YOUR TASK: Every line below from the one containing "left shoulder: (91, 56)" through the one containing "right knee: (224, 186)" must be transcribed exactly. Omit all lines outside that stretch.

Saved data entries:
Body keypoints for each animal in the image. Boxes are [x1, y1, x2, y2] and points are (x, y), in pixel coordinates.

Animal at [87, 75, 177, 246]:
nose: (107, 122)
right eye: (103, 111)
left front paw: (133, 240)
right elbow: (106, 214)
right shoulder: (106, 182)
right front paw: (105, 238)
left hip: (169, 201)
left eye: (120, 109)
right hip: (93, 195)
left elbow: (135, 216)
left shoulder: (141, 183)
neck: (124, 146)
---
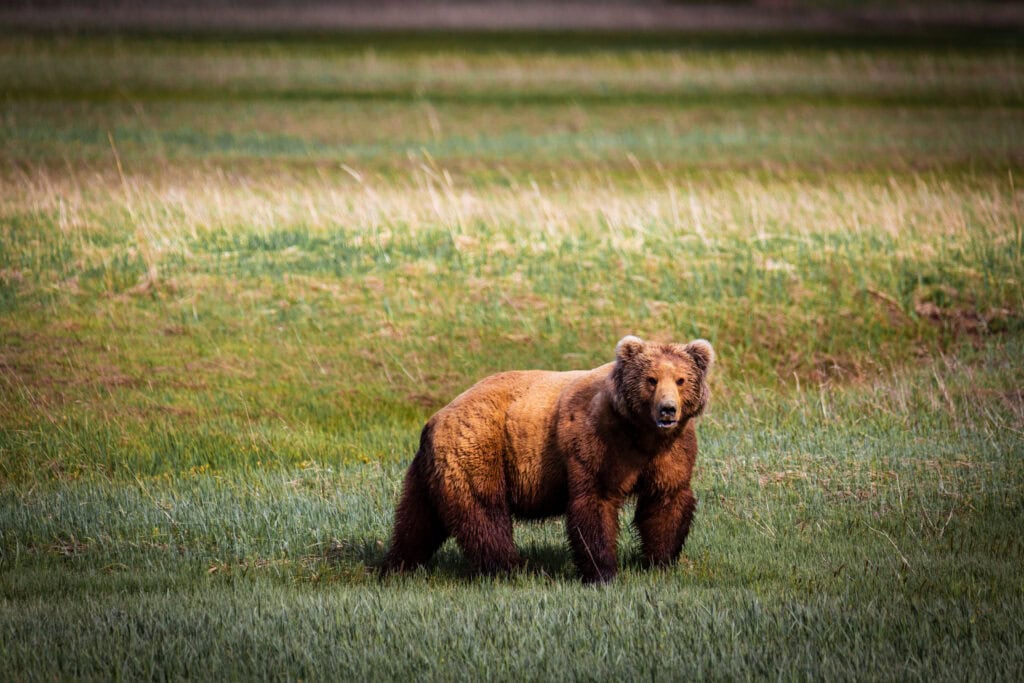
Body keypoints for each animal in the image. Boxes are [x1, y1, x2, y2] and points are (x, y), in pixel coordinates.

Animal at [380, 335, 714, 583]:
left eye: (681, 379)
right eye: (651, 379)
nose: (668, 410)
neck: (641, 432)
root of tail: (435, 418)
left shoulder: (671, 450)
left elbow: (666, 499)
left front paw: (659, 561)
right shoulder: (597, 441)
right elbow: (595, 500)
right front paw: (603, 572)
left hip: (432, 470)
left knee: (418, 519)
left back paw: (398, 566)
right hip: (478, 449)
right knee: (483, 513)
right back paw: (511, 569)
---
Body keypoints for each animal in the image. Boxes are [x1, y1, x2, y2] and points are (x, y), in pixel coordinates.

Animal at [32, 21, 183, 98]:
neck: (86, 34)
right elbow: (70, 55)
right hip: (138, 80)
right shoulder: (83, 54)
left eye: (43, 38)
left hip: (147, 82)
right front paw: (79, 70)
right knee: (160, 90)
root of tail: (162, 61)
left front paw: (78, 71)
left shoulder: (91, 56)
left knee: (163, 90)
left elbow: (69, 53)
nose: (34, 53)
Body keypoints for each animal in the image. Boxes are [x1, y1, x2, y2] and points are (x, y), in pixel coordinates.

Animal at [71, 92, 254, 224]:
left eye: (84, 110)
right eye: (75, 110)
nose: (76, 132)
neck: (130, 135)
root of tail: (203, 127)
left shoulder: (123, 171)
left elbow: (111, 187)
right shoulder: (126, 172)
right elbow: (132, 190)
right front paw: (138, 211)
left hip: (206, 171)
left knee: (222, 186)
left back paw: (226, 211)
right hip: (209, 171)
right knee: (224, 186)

FINISHED TASK:
left shoulder: (91, 56)
left knee: (163, 90)
left elbow: (69, 53)
nose: (34, 53)
Body keypoints for each animal in the image. Boxes are [x1, y1, x2, y2] and points are (x, y), in pixel coordinates.

Animal at [71, 92, 254, 224]:
left eye: (84, 110)
right eye: (75, 110)
nose: (76, 132)
neck: (130, 135)
root of tail: (203, 127)
left shoulder: (123, 171)
left elbow: (111, 187)
right shoulder: (126, 172)
right elbow: (132, 190)
right front paw: (138, 211)
left hip: (206, 171)
left knee: (222, 186)
left back paw: (226, 211)
right hip: (209, 171)
right knee: (224, 186)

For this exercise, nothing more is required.